For many clients the options now available to them will be greater than when they transferred originally.  For example, specific decumulation investment strategies are now more prevalent and the ability to cover essential spending requirements with a guaranteed income for life is now available via the Novia SIPP.  These can be factored in and considered as options upon a review, changing the shape of the client outcome and original advice.  Some clients may discount this option, but even if they say “no” and it’s documented, then the client is likely to be much more comfortable with the original advice and ongoing service. 

The Contingent Charging Ban: Is Your Advice Suitable?

We have previously published articles on the regulator's proposals to ban contingent charging:

The Contingent Charging Ban – are you an advocate or an antagonist?

Contingent Charging - Would a ban be the thin end of the wedge?

…and now the regulator has finally delivered its awaited policy statement to the industry. This is a topic which has created significant debate. PS20/6 sets out the new rules that will ban contingent charging on Defined Benefit (DB) transfers, to bring about suitable pension advice for clients and to reduce conflicts of interest from an Adviser only being paid if the transfer goes ahead. From 1 October 2020 a recommendation to stay in a DB scheme must be charged at the same rate as a recommendation to transfer.  However, those who have agreed contingent charges and commenced advice work beforehand may charge contingently, providing a personal recommendation is given before 1 January 2021.

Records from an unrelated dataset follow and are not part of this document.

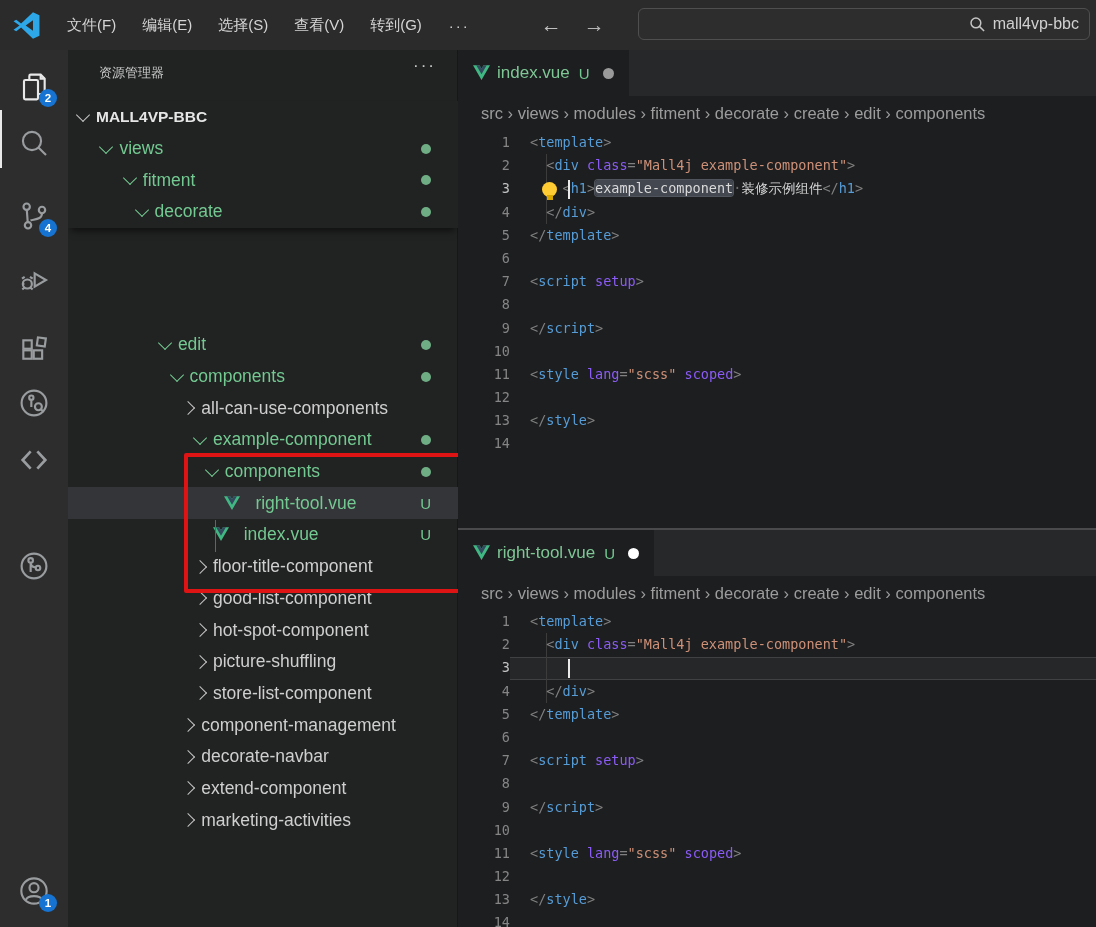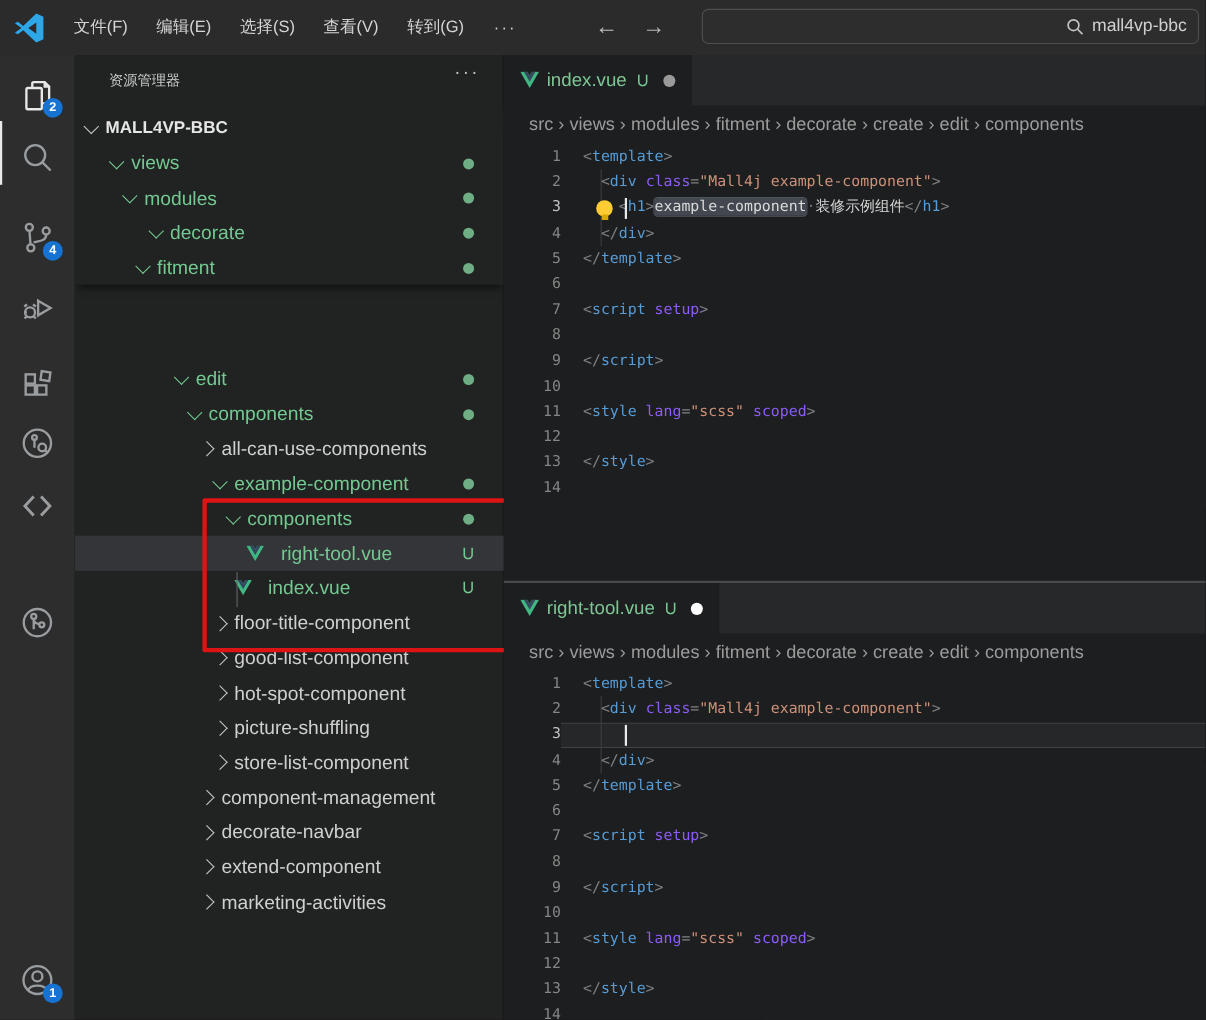--- a/index.html
+++ b/index.html
@@ -211,12 +211,6 @@
         <span class="gitdot"></span>
       </div>
       <div class="trow mod">
-        <span style="width:45.1px;flex:none"></span>
-        <span class="chev"></span>
-        <span class="lbl">modules</span>
-        <span class="gitdot"></span>
-      </div>
-      <div class="trow mod">
         <span style="width:68.5px;flex:none"></span>
         <span class="chev"></span>
         <span class="lbl">decorate</span>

There are exceptions to non-contingent arrangements for vulnerable clients. The FCA has provided carve-outs for individuals in specific circumstances (reduced life expectancy to under 75 and serious financial hardship) with the aims of ensuring customers who are likely to benefit from a transfer are able to afford the advice necessary to make this happen.

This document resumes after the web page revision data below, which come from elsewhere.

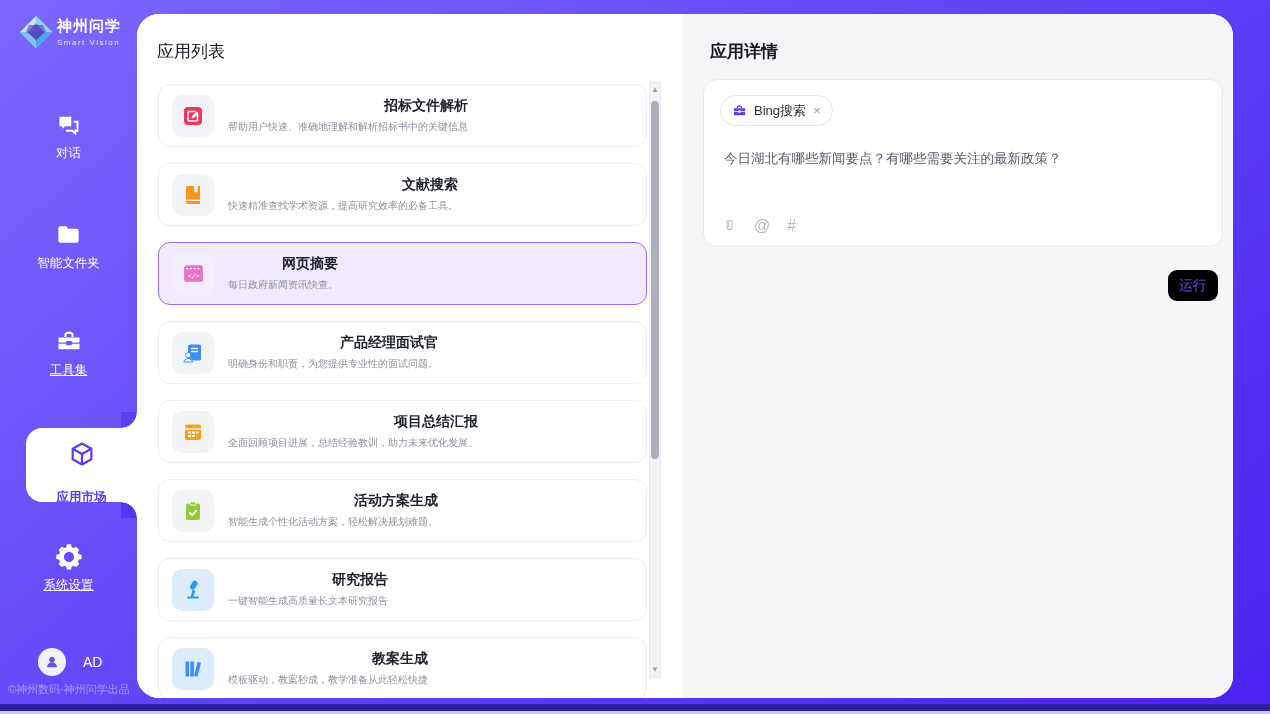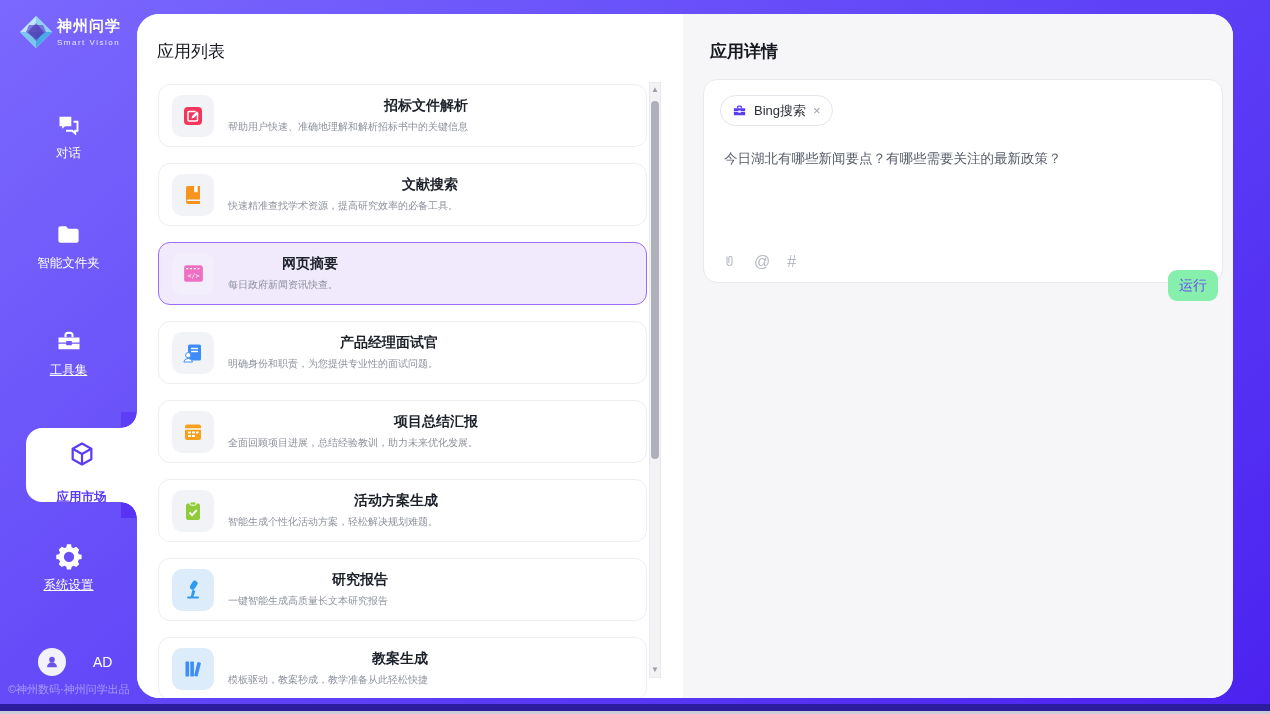--- a/index.html
+++ b/index.html
@@ -69,7 +69,7 @@
   
   .details-panel{flex:1;background:#f6f6f8;position:relative;}
   .details-title{position:absolute;left:27px;top:26px;font-size:17px;font-weight:bold;color:#15181f;}
-  .composer{position:absolute;left:20px;top:65px;right:10px;height:204px;background:#fff;
+  .composer{position:absolute;left:20px;top:65px;right:10px;height:168px;background:#fff;
         border:1px solid #e8e8ee;border-radius:14px;}
   .chip{position:absolute;left:16px;top:15px;height:31px;border:1px solid #e4e4ea;border-radius:16px;
         display:inline-flex;align-items:center;gap:7px;padding:0 11px;background:#fff;}

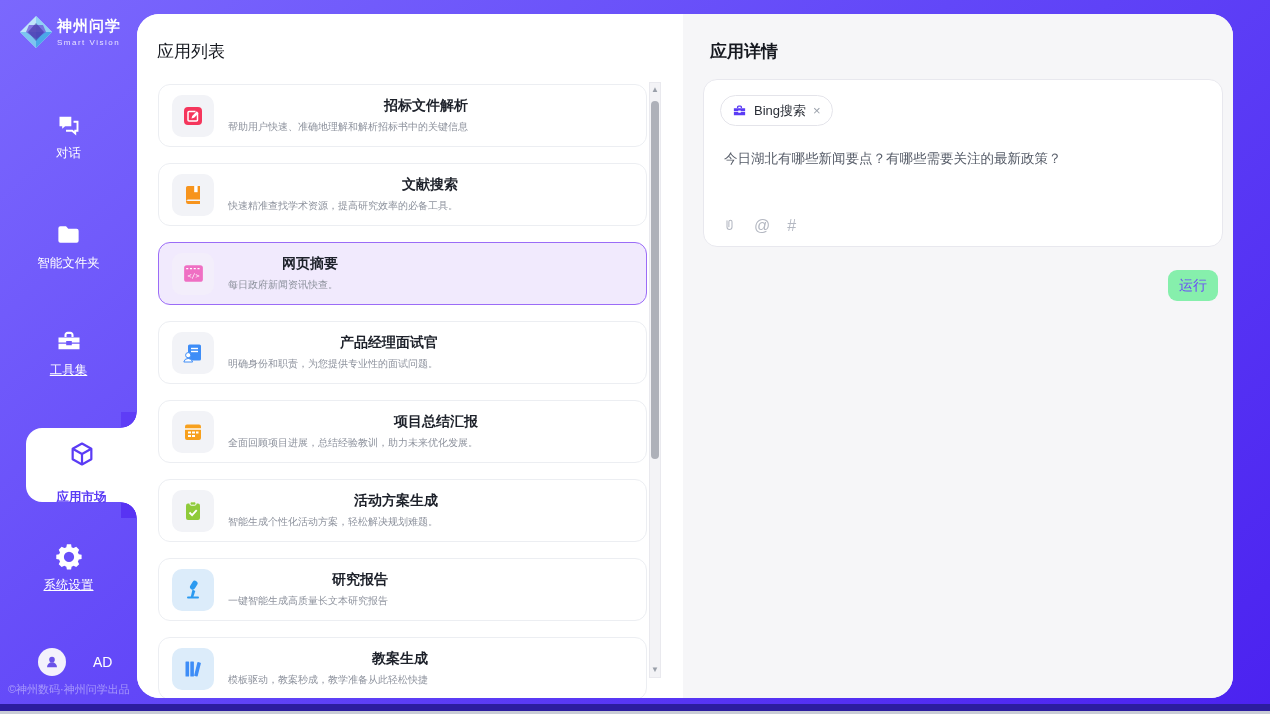--- a/index.html
+++ b/index.html
@@ -78,7 +78,7 @@
   .question{position:absolute;left:20px;top:70px;right:20px;font-size:13.5px;color:#565c68;cursor:text;}
   .tool-row{position:absolute;left:18px;bottom:12px;display:flex;gap:17px;align-items:center;}
   .tool-glyph{font-size:16px;color:#b4b8c2;cursor:pointer;line-height:1;}
-  .run-btn{position:absolute;right:15px;top:256px;width:50px;height:31px;background:#86efac;color:#6b4bf7;
+  .run-btn{position:absolute;right:15px;top:256px;width:50px;height:31px;background:#000000;color:#6b4bf7;
         font-size:14px;border:none;border-radius:9px;cursor:pointer;font-family:inherit;}
 </style>
 </head>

Furthermore, the FCA have said that most consumers would not be materially harmed by remaining in their existing DB scheme and the carve-outs mean that only a small number are likely to benefit from a transfer but cannot afford advice.

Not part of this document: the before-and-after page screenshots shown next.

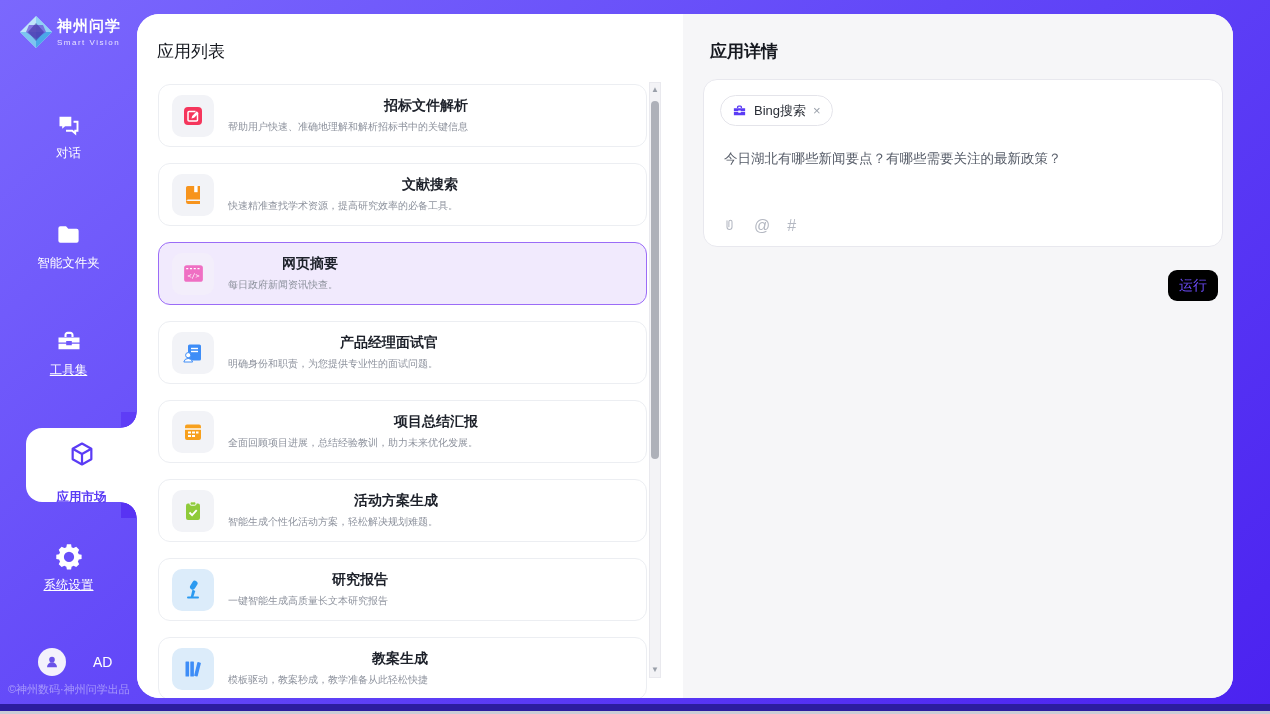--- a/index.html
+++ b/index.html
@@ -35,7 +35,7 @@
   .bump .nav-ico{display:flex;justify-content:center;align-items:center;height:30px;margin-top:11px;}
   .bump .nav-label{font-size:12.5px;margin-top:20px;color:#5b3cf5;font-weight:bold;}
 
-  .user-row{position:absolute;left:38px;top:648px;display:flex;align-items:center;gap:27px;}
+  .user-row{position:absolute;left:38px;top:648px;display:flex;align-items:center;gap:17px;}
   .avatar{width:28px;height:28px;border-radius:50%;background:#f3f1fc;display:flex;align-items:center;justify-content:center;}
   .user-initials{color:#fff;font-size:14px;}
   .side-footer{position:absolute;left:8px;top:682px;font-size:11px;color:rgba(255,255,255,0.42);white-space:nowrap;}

Firms will also be expected to keep up to date records on those clients who meet the carve-out and should be prepared to evidence why these clients qualified for contingent charging.

Ongoing charges

The regulator recognises that even with a ban on contingent charges, high ongoing charges will still represent an incentive to recommend a transfer. They want to stop advisers from recommending expensive and complicated solutions that their clients do not really need. Their solution to this is to require advisers to now consider an available workplace pension as a receiving scheme for a transfer and, if they recommend an alternative solution, demonstrate why that alternative is more suitable by comparing the recommended receiving arrangement to the Workplace Pension Scheme (WPS) that is available to the client. Originally, they had consulted on challenging advisers to demonstrate that their proposed solution was at least as suitable as the WPS. But in the final rules they have upped the ante – advisers will need to show that the SIPP is more suitable than the WPS. This will likely include the adviser demonstrating that the client needs ongoing financial advice, which the WPS is unlikely to cater for.

Abridged Advice?

Only two outcomes can be advised under this process: remain in the scheme or that it’s unclear if a transfer is suitable or not.

This is a new level of advice, introduced to help clients access initial advice at a more affordable cost. It can recommend staying in the DB scheme but cannot result in a personal recommendation to transfer. It takes into consideration the personal circumstances of the customer, and so it sits on the advice side of the perimeter – but it can only look at the customer and the features of the existing scheme. If the adviser wants to incorporate the receiving arrangement into the recommendation, this will be full advice.